Sure. And then that’s used against experts by some. It becomes a problem of perceptions of elitism. This is especially true of the humanities, which in the minds of some are harder to justify, as it’s seen as a place where postmodernism flourishes and where people are out of touch with the lives of the masses. At least with (many) STEM fields, you can always say that industry also needs STEM. Most people think the public or corporations don’t need historians or literary critics or sociologists.


#33

We do not live by sprockets alone!

Bad joke: What do Trump and Mao Zedong have in common? Neither believe in culture.


#34

Indeed. I think that art, culture, and history have a role to play in society and should not be left entirely to private industry, because then it will only reflect the needs/desires of private industry. But the trick is in getting people to understand the value to society and all people in the nation, not just the nation-state itself.


#35

Even science largely relies on math that some mathematician came up with long before its practical usefulness was ever recognized. A society that devalues pure knowledge isn’t long for this Earth, IMO.


#36

Indeed. The far fuzzier nature of the humanities make it less clear to many what they contribute. It’s easy to point to things in people’s daily life that is a positive from the STEM (and seen as progress - all of us having greater computing power in our pockets than were used on the Apollo missions, etc). Humanities impact is harder to define and pin down. I think people don’t make the same connections between the roots of our collective historical and cultural knowledge and the humanities.


#37

True. And this is why I really think it’s critical to teach humanities as part of any core curriculum. I see so many business and STEM majors who balk at having to learn a language or take a couple of history courses. I wonder if perhaps the core curriculum standards should include a course or two that teaching the essential role of the humanities in civilization. I think I want to see a 101 class called Those Who Ignored History!*

*…latest chapter being written.


#38

Indeed! I like this idea and wish I could implement it - it might help attract more history majors. Same for literature and music classes, among other things.

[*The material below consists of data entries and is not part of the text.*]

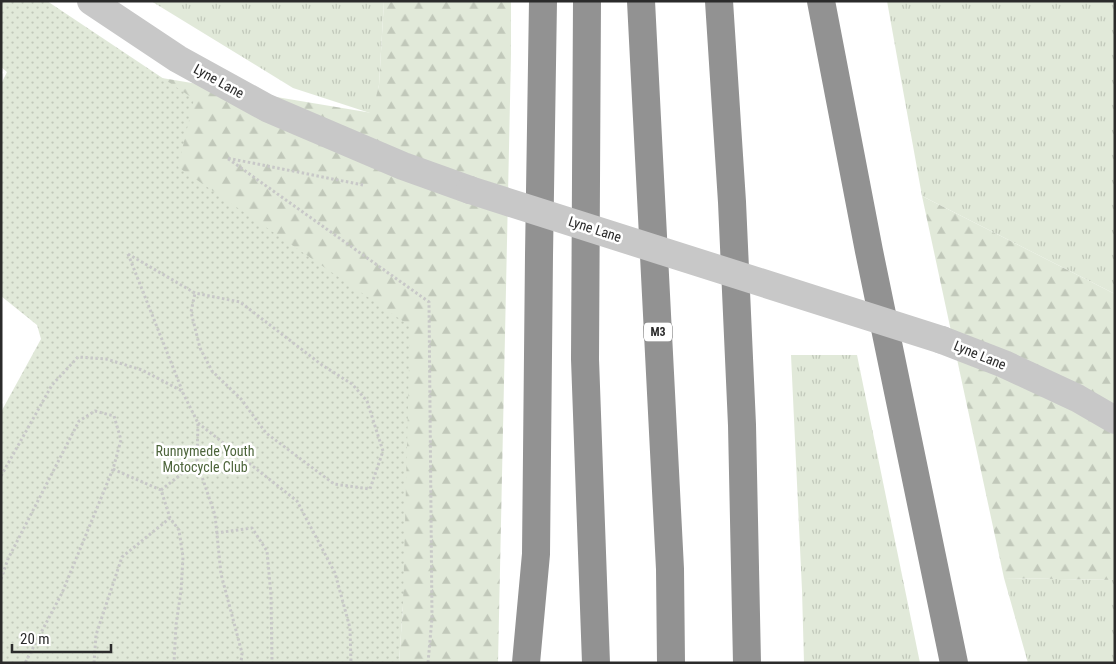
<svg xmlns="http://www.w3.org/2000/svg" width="1116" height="664" font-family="'Roboto Condensed',sans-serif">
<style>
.grass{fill:url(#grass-tufts)}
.forest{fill:url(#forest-firs)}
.park{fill:url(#park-dots)}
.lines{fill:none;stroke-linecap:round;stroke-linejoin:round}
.path{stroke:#c8c8c8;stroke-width:3;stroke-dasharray:2.5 2.5;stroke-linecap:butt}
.minor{stroke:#c8c8c8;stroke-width:28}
.highway{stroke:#929292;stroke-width:28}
.minor-bridge{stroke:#c8c8c8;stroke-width:28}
.labels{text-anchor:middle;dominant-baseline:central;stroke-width:5;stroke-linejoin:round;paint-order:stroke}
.shield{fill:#fff;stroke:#6b6b6b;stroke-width:1}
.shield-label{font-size:12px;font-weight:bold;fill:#2b2b2b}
.street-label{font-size:14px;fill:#2b2b2b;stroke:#fff}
.park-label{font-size:14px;fill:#4d653b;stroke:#fff}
</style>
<defs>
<pattern id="grass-tufts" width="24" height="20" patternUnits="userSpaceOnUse" patternTransform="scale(1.25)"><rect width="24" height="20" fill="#e1e9d9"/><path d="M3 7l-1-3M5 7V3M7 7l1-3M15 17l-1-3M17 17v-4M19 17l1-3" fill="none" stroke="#c1c8ba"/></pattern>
<pattern id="forest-firs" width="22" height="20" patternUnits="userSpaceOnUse" patternTransform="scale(1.25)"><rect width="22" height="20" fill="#e1e9d9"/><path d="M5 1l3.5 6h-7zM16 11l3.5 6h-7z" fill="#c1c8ba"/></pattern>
<pattern id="park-dots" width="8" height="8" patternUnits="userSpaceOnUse" patternTransform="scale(1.25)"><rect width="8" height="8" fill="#e1e9d9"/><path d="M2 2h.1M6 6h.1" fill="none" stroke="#c1c8ba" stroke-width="1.8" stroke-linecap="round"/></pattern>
</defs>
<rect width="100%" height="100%" fill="#fff"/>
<path class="grass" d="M 151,1 L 384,1 L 379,85 L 373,114 L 293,88 Z
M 887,1 L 1115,1 L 1115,294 L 922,196 Z
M 791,355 L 857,355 L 920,663 L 804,663 L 802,590 Z
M 1004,578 L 1115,580 L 1115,663 L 1028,663 Z"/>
<path class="forest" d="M 384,1 L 511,1 L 511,54 L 498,663 L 399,663 L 403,605 L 186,246 L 162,78 L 372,113 L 379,85 Z
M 922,196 L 1115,294 L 1115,580 L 1004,578 Z"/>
<path class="park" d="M 1,1 L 47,1 L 194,99 L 178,167 L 410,326 L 403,605 L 399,663 L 1,663 L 1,412 L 41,339 L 37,325 L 1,296 L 1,84 L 7,72 L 1,67 Z"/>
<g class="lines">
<path class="path" d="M 363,185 L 227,158 L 429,302 L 432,618 L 428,663
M 128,254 L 195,293 L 240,302 L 322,365 L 352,384 L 367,401 L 383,451 L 370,489 L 334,484 L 266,433 L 241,399 L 212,371 L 200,348 L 191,312 L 195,293
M 128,254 L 182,390
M 198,423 L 297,501 L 335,573 L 350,628 L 351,663
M 113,469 L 161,490 L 170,518
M 1,476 L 52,385 L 78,357 L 106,359 L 142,370 L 182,391 L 198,423 L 197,462 L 215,515 L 221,574 L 242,653 L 241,663
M 161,490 L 197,462
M 216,533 L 252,528 L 267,551 L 271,595 L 272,663
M 1,579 L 8,559 L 79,421 L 95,411 L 114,416 L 121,440 L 113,469 L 62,593 L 25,663
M 94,663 L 96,635 L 122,557 L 170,518 L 179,530 L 183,557 L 181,591 L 176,625 L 174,663"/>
<path class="minor" d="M 91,1 L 178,59 L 267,108 L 403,166 L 470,190
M 942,340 L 1004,364 L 1077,398 L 1115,420"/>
<path class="highway" d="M 587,1 L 585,359 L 596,663
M 641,1 L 670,569 L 671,663
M 719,1 L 732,202 L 742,425 L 747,663
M 821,1 L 869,251 L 954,663
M 526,663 L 536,554 L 539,255 L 543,1"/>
<path class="minor-bridge" d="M 470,190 L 942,340"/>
</g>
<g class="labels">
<rect class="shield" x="644" y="322.5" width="28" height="19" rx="4"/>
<g class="shield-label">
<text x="658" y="332">M3</text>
</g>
<g class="street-label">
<text transform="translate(219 81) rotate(29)">Lyne Lane</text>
<text transform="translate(595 229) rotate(18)">Lyne Lane</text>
<text transform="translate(980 355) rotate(22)">Lyne Lane</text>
</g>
<g class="park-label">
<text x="205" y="451">Runnymede Youth<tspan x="205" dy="16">Motocycle Club</tspan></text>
</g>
</g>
<rect width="1116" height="664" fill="none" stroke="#2b2b2b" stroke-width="5"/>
<path d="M12 644v8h99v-8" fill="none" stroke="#2b2b2b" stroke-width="2.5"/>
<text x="20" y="644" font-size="15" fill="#2b2b2b" stroke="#ffffff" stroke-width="4" paint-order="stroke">20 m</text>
</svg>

These things are not optional for our humanity, I think and leaving them to the vagaries of the marketplace isn’t an option. Of course, with many universities and colleges having struggle for funding, it’s little wonder why they start to attract funding from private corporations by acting more like them.


#39

I think Humanities and History is a very important part of education.

First off, I don’t know why more people aren’t huge fan - it is basically story time.

Science and Technological progress is great, but we need to also learn about people and the past so we can best figure out how to utilize that technology and learn how it shaped our world and ways of thinking in the past.

I think Psychology is something we should make mandatory too. I loved my Psych 101 class, and have dabbled in several pop psych books since. In hind sight, I should have taken more psych and economics classes as electives.